◆ **Items from a dataset**

┄┄┄┄┄┄

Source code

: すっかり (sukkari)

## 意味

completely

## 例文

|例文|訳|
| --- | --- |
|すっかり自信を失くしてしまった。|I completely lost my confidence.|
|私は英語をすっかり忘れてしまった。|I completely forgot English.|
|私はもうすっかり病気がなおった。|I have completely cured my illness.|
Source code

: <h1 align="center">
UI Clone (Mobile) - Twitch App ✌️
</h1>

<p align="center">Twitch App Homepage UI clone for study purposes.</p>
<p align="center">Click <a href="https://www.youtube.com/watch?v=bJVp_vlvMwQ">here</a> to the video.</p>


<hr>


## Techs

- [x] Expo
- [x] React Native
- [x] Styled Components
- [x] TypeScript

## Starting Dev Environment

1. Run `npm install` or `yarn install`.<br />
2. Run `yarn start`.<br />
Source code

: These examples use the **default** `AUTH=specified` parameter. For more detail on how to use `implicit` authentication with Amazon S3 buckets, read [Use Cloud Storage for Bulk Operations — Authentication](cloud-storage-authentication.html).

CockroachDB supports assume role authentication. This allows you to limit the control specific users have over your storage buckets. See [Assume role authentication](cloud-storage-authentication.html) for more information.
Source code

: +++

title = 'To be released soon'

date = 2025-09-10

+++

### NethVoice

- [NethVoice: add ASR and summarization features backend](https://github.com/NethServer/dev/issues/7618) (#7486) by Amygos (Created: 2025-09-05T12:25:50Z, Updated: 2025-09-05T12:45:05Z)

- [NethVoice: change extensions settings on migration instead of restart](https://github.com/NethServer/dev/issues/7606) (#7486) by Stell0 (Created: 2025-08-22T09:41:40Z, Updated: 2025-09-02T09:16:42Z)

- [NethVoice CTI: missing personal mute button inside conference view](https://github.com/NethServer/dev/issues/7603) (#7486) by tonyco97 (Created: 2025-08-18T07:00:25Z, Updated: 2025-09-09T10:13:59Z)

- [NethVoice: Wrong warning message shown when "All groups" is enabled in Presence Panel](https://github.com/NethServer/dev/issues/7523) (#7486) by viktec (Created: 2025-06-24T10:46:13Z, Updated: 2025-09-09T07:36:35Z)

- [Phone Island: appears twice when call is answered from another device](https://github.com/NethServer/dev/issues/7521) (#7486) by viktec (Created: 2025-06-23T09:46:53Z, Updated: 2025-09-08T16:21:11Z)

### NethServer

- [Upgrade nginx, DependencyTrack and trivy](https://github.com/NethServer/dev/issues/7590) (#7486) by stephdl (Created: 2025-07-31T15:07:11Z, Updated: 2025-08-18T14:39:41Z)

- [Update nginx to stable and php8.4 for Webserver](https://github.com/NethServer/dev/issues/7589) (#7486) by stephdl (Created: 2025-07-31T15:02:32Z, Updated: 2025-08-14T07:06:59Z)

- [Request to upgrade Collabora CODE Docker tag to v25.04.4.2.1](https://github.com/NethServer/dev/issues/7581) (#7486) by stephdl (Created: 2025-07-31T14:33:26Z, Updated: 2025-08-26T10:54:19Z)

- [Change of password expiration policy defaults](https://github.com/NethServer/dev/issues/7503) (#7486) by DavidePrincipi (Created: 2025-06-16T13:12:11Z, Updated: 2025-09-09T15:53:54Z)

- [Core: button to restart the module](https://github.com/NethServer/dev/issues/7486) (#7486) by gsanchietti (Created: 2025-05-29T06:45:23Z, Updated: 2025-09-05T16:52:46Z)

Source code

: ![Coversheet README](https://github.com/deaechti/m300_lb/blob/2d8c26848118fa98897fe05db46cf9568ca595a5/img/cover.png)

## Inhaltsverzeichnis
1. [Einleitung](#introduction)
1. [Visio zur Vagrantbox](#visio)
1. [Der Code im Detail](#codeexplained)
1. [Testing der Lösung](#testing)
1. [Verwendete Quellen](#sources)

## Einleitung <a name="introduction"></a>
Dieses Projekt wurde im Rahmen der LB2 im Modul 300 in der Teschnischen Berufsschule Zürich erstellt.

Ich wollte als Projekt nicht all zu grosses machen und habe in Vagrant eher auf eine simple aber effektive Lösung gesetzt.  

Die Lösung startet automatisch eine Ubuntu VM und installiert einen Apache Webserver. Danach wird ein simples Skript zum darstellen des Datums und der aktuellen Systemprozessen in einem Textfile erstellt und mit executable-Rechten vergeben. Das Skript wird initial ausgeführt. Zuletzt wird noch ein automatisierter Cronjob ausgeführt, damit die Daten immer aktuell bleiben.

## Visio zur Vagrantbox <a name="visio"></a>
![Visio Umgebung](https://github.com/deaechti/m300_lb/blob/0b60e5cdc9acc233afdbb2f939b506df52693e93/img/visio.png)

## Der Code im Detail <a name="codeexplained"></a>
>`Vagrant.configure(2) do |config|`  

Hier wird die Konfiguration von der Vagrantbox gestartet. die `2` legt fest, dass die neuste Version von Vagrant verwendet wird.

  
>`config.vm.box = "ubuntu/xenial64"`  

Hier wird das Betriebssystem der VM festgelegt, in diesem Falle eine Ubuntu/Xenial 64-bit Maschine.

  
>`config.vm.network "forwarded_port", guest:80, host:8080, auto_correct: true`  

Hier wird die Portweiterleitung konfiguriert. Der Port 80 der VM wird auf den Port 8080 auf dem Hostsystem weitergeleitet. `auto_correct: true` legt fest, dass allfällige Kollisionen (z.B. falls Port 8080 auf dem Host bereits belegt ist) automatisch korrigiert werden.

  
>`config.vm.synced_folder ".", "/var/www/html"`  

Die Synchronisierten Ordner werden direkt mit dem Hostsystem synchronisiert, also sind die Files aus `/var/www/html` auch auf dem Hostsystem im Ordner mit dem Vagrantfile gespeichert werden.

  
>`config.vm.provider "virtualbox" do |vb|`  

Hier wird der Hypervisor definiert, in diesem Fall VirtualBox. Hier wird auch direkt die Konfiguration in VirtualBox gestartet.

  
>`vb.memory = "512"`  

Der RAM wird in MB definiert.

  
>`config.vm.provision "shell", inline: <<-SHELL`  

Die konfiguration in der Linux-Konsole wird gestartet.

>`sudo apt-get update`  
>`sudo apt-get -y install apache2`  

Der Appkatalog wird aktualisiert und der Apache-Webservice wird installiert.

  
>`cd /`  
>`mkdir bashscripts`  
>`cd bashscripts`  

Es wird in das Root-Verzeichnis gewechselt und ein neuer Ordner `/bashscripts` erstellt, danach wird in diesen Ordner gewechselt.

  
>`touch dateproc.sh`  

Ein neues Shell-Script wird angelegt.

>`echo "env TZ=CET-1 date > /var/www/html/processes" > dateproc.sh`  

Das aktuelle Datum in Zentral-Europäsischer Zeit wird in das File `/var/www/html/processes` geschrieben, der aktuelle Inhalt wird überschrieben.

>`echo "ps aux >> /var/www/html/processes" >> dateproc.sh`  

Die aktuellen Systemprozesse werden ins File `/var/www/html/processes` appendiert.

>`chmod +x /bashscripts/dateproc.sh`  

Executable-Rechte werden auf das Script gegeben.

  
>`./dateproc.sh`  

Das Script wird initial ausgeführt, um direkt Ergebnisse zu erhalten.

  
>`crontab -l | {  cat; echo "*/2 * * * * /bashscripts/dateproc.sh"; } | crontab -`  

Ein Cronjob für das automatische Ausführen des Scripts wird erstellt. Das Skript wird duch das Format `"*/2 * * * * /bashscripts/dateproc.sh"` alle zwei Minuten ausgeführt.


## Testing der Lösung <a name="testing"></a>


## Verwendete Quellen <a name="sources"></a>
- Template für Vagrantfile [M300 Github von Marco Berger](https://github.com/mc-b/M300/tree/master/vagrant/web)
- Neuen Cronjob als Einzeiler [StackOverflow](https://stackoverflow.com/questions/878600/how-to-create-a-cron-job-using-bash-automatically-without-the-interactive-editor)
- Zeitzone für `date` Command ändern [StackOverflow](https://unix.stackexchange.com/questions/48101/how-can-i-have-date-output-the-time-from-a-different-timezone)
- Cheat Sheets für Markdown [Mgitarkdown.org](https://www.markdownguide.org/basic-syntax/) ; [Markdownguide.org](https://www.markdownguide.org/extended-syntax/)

┄┄┄┄┄┄

◆ **Task goal**
Reproduce the lines of the entries above from the one with "## Einleitung <a" to the one with "Ich wollte als", both included, exactly and without any other line.

◆ **Solution to the exercise**
## Einleitung <a name="introduction"></a>
Dieses Projekt wurde im Rahmen der LB2 im Modul 300 in der Teschnischen Berufsschule Zürich erstellt.

Ich wollte als Projekt nicht all zu grosses machen und habe in Vagrant eher auf eine simple aber effektive Lösung gesetzt.  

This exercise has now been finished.